WHAT THIS TASK INVOLVES: When a line below contains the string "offered", show that line.

Items from a dataset:
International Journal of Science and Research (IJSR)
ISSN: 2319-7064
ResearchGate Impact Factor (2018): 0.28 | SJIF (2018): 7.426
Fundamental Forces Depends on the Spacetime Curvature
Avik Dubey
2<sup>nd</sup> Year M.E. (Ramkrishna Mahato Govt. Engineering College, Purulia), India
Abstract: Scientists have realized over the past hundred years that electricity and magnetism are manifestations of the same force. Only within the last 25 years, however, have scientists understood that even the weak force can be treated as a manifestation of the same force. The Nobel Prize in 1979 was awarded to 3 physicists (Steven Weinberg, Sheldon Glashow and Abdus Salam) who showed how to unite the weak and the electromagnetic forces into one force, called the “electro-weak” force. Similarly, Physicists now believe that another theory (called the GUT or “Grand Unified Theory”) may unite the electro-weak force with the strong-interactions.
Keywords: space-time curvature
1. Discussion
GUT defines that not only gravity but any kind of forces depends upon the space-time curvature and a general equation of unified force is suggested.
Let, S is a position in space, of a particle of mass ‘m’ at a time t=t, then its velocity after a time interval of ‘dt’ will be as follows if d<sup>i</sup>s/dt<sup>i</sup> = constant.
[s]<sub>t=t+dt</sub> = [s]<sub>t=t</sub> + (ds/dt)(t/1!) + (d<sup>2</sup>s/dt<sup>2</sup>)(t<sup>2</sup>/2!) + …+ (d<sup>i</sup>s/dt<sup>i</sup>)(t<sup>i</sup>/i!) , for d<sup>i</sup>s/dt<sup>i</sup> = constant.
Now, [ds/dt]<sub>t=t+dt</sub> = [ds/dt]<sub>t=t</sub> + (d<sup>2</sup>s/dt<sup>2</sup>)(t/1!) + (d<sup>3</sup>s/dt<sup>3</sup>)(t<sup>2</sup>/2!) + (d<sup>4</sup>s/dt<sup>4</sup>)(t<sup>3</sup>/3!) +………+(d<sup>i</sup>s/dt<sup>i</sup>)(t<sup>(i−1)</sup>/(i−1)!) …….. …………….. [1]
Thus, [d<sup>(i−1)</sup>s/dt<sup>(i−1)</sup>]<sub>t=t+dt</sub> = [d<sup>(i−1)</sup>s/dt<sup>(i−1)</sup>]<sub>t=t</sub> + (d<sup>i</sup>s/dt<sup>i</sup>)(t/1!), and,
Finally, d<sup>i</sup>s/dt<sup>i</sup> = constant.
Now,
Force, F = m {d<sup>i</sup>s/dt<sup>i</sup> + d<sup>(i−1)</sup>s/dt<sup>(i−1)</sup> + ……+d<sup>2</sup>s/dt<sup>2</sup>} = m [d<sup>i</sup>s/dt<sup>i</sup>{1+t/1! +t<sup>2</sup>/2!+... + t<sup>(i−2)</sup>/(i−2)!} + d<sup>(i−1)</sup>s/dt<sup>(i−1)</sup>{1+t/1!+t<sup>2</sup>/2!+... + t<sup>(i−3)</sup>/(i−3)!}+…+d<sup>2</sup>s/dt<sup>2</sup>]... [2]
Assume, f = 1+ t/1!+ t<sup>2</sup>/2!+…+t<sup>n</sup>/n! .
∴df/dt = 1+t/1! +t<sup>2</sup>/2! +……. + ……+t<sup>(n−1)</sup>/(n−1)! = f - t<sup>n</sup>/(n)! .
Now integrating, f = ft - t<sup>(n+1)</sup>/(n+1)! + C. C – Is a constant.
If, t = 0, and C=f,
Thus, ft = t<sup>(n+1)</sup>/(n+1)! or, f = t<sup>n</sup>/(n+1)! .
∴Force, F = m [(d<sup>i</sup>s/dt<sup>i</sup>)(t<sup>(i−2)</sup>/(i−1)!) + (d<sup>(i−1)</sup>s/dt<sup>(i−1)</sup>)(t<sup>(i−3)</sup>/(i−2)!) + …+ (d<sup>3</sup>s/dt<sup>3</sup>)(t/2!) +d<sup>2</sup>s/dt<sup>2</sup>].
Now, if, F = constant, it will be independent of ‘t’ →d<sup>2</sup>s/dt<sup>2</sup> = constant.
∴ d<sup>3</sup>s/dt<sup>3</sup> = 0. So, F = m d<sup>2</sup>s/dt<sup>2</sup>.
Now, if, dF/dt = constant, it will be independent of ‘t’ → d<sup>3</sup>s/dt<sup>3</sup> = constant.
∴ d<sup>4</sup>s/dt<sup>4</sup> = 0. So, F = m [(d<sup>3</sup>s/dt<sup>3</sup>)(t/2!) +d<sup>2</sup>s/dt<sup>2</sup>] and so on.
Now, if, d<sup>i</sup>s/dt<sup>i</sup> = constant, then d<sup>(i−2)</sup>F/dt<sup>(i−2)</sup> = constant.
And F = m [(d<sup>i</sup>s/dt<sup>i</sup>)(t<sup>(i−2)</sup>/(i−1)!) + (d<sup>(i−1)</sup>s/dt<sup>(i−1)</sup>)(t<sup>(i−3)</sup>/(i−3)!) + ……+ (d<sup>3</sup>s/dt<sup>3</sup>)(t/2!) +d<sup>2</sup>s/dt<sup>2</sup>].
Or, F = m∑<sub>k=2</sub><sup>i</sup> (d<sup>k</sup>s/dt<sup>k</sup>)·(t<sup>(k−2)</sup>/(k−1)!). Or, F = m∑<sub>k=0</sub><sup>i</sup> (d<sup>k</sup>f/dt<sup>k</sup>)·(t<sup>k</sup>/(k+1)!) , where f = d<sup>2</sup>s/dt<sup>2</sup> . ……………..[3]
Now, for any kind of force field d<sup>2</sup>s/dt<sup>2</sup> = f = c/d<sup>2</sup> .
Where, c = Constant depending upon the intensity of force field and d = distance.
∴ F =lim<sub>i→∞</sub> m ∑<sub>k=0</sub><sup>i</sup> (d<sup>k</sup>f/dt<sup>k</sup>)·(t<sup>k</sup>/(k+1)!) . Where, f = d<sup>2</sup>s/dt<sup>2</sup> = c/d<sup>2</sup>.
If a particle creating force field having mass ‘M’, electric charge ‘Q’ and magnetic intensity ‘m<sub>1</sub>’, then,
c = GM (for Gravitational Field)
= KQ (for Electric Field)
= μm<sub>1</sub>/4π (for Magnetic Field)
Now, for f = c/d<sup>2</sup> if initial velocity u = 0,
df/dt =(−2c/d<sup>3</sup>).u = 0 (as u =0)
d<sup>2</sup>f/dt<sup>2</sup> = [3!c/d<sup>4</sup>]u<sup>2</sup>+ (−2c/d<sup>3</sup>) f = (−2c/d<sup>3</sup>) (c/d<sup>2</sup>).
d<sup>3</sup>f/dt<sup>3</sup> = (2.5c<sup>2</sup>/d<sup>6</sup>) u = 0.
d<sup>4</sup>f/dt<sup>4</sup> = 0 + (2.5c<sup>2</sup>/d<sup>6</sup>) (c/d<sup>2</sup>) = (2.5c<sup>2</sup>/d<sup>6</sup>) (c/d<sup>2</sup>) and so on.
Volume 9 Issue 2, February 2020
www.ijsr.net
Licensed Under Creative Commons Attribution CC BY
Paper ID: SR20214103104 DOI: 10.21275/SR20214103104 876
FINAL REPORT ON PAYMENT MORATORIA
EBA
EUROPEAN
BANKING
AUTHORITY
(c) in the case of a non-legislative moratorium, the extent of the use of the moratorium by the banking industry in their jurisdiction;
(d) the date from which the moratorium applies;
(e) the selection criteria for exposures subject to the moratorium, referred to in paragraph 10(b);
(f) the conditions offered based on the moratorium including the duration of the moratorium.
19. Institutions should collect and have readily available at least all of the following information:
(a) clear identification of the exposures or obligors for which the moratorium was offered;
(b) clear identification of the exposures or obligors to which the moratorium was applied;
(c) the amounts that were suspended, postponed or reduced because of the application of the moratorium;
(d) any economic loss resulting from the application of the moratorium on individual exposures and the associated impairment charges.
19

ANSWER TO THE PROBLEM:
(f) the conditions offered based on the moratorium including the duration of the moratorium.
(a) clear identification of the exposures or obligors for which the moratorium was offered;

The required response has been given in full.